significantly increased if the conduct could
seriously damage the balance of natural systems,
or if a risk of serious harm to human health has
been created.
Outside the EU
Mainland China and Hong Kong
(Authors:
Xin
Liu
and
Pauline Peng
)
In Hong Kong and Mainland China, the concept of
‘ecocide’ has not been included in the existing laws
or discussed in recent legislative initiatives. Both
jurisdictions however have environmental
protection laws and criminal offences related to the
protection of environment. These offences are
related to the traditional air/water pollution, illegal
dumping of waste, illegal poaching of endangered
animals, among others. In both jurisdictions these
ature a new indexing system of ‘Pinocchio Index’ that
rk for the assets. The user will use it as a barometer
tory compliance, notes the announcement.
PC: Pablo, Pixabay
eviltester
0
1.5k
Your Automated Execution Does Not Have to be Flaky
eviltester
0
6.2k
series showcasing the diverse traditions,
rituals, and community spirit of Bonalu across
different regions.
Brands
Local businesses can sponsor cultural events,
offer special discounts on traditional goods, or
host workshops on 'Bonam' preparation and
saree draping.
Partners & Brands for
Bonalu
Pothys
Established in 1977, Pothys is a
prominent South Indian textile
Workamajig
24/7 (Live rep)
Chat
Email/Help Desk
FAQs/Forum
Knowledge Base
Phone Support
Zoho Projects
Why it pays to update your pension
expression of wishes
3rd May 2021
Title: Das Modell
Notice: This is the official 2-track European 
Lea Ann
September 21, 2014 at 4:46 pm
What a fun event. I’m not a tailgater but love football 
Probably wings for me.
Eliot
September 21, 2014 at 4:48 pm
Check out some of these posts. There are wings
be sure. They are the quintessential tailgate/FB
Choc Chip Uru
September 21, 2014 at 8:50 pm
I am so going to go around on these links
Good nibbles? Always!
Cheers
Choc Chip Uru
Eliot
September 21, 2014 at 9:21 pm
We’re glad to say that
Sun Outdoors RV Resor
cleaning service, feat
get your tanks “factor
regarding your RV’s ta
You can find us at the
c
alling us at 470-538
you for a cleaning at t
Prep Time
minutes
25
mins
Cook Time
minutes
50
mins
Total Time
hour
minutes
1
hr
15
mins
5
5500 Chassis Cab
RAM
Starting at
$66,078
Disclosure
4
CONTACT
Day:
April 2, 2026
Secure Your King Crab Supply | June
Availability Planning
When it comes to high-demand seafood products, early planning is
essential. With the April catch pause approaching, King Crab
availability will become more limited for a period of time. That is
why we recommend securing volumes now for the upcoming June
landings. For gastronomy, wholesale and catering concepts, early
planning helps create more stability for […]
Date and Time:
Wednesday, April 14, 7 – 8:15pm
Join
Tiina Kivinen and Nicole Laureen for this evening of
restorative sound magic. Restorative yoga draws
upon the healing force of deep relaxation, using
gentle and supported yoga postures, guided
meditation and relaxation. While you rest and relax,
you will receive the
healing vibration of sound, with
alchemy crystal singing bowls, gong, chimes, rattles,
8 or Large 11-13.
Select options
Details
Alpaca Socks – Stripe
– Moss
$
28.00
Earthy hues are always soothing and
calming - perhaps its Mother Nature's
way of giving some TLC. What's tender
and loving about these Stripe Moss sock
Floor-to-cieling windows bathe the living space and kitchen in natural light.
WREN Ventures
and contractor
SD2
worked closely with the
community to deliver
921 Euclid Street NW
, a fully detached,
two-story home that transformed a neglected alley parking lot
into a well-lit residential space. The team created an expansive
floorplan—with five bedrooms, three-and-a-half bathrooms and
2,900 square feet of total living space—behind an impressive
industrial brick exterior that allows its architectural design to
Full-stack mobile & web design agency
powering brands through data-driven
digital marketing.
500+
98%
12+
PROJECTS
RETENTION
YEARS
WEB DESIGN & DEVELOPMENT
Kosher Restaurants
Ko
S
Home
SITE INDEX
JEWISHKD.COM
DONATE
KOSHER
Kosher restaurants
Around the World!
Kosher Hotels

• **TASK GOAL**:
Rewrite the rows from the first line through the line holding "protection laws and", inclusive, swapping "environmental" for "ecological" and keeping everything else the same. Give only those lines.

• **EXERCISE RESPONSE**:
significantly increased if the conduct could
seriously damage the balance of natural systems,
or if a risk of serious harm to human health has
been created.
Outside the EU
Mainland China and Hong Kong
(Authors:
Xin
Liu
and
Pauline Peng
)
In Hong Kong and Mainland China, the concept of
‘ecocide’ has not been included in the existing laws
or discussed in recent legislative initiatives. Both
jurisdictions however have ecological
protection laws and criminal offences related to the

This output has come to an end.